In October 2021, the U.S. Department of Justice (DOJ) established the National Cryptocurrency Enforcement Team (NCET) amid growing concerns about the illicit use of cryptocurrency and related national security threats from North Korea, sanctions evasion, terrorist financing and weapons proliferation.
On July 20, 2023, the DOJ announced that the NCET had been merged into the Department’s Computer Crime and Intellectual Property Section (CCIPS).
In this episode TRM’s Ari Redbord sat down with the newly appointed NCET Acting Director Claudia Quiroz to discuss:
- The NCET’s work;
- Its merger with CCIPS; and,
- the future of crypto-related investigations and prosecutions.
Watch the recording for the full conversation or read our recap below.

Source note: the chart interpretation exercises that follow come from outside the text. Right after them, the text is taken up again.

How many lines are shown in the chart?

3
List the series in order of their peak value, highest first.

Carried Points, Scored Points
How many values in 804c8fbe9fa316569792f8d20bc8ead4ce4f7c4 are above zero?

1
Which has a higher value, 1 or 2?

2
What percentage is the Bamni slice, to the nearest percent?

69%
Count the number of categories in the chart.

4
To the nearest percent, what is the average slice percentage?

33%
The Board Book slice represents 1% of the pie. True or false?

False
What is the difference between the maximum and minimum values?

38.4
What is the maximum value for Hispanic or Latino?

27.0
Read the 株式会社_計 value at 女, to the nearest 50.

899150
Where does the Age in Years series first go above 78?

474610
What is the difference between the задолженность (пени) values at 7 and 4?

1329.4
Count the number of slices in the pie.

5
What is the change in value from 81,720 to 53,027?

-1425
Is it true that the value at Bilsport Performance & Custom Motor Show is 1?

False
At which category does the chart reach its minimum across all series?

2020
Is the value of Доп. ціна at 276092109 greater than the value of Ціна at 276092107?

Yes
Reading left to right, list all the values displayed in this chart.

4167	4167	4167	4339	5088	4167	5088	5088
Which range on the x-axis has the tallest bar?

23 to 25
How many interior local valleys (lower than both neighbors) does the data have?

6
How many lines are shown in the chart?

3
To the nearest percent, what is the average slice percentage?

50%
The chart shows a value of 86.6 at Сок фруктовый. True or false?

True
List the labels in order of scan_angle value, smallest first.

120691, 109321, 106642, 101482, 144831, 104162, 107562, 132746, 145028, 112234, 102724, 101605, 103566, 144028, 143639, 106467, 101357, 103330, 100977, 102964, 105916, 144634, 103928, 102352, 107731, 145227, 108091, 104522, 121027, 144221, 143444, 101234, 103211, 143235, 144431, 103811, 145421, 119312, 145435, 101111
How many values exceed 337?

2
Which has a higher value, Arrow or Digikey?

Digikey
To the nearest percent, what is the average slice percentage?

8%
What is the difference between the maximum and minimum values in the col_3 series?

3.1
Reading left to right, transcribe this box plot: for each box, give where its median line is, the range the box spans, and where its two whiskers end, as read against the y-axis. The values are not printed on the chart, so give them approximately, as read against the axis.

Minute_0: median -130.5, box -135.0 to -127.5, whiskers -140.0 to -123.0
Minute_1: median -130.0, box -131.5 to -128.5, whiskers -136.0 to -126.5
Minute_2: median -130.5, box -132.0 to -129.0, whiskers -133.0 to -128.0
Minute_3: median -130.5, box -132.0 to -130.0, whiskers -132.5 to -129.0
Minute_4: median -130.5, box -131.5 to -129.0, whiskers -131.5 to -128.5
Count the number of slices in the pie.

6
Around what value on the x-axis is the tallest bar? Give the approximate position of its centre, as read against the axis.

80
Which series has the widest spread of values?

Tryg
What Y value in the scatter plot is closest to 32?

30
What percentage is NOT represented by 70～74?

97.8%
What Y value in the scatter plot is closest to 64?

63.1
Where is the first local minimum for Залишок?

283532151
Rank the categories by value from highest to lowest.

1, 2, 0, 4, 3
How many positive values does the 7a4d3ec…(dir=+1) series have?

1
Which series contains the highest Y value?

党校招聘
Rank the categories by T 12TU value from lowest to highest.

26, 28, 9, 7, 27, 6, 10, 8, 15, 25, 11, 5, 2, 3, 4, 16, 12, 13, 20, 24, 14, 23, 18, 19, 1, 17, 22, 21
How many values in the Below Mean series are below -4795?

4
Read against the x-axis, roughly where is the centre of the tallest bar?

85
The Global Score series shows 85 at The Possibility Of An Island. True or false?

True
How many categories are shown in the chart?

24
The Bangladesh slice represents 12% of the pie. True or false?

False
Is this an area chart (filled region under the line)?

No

What is NCET and what does it do?
According to Ms. Quiroz, the formation of the NCET formalized and prioritized the DOJ’s focus on public safety threats posed by the misuse of cryptocurrency and digital assets. She explained that it comprises “extraordinary and experienced lawyers” from across the Department as well as the Securities and Exchange Commission, each with deep knowledge of the crypto-related threat landscape.
Ms. Quiroz specified that the NCET’s primary objectives are to:
- pursue and support U.S. cryptocurrency and digital asset-related criminal investigations and prosecutions;
- provide strategic advice and expertise to the field, including via training for U.S. and international law enforcement and prosecutors; and,
- serve as a liaison between the DOJ and its domestic and international law enforcement, regulatory and private sector partners.
“While still in its infancy, the NCET has proven efficient and effective,” explained Ms. Quiroz, adding that it “has built an outstanding group and culture in a short period of time.” Major NCET cases were announced in early 2023. Ms. Quiroz further highlighted the group’s work in deepening the level of crypto expertise in U.S. Attorney’s Offices across the country, and its growing partnerships with these offices.
Meet the NCET’s New Acting Director?
Ms. Quiroz, a federal prosecutor with the U.S. Attorney’s Office in the Northern District of California, was named Acting Director of NCET on July 20, 2023. She was among NCET’s original deputy directors. Ms. Quiroz's wide-ranging cryptocurrency investigative experience includes cases that led to the landmark seizure of USD 3.36 billion in bitcoin that had been stolen from darknet marketplace (DNM) Silk Road, and the takedown of Russian DNM Hydra Market.
As Acting Director of NCET, Ms. Quiroz oversees a team of more than 20 detailees from U.S. Attorney’s Offices across the country and trial attorneys across DOJ’s criminal division. During the TRM Talks, Ms. Quiroz outlined the main functions of her role which include providing guidance, leading capacity building and training initiatives for the DOJ and law enforcement community, and setting priorities for the Department’s crypto and digital assets strategy.
What does NCET’s merger with CCIPS mean for crypto criminal enforcement?
The NCET’s merger with CCIPS effectively makes NCET a team within the computer crime section. While the NCETs focus will remain the same, according to Ms. Quiroz, it will now have the resources of a larger section and have a permanent home with the DOJ as the Department focuses on building capacity for the new and emerging digital landscape.
Ms. Quiroz views the step as a “very positive development” in terms of the DOJ’s thinking on crypto-related crime. Criminals are increasingly moving into the digital space, using cryptocurrencies to commit a range of traditional offenses. According to Ms. Quiroz, the merger reflects the Department’s recognition that crypto expertise ought to sit within, rather than separate from, the broader investigative efforts of its computer crimes division and the Department writ large including the DOJs money laundering and asset recovery section.
NCET’s mission and collaboration with U.S. Attorney’s Offices and other DOJ sections and agencies will remain unchanged, according to Ms. Quiroz. The NCET will continue to investigate and (where appropriate) prosecute criminal offenses involving the abuse of cryptocurrency and further its outreach and training work, “supporting all types of criminal investigations and litigation involving digital assets.”
What emerging trends are NCET and the DOJ most focused on today?
According to Ms. Quiroz, the NCET is currently focused on fraud cases including pig butchering and crypto confidence scams.
The NCET is also closely following national security related threats such as sanctions evasion, hacks and other exploits tied to terrorist organizations and nation state actors like Russia and North Korea that look to take advantage of the crypto ecosystem. Cyber and crypto-related national security threats have been a focus of the DOJ in recent days. In June 2023, DOJ set up a dedicated cyber section (NatSec Cyber) within its National Security Division to boost its capacity to disrupt these growing threats.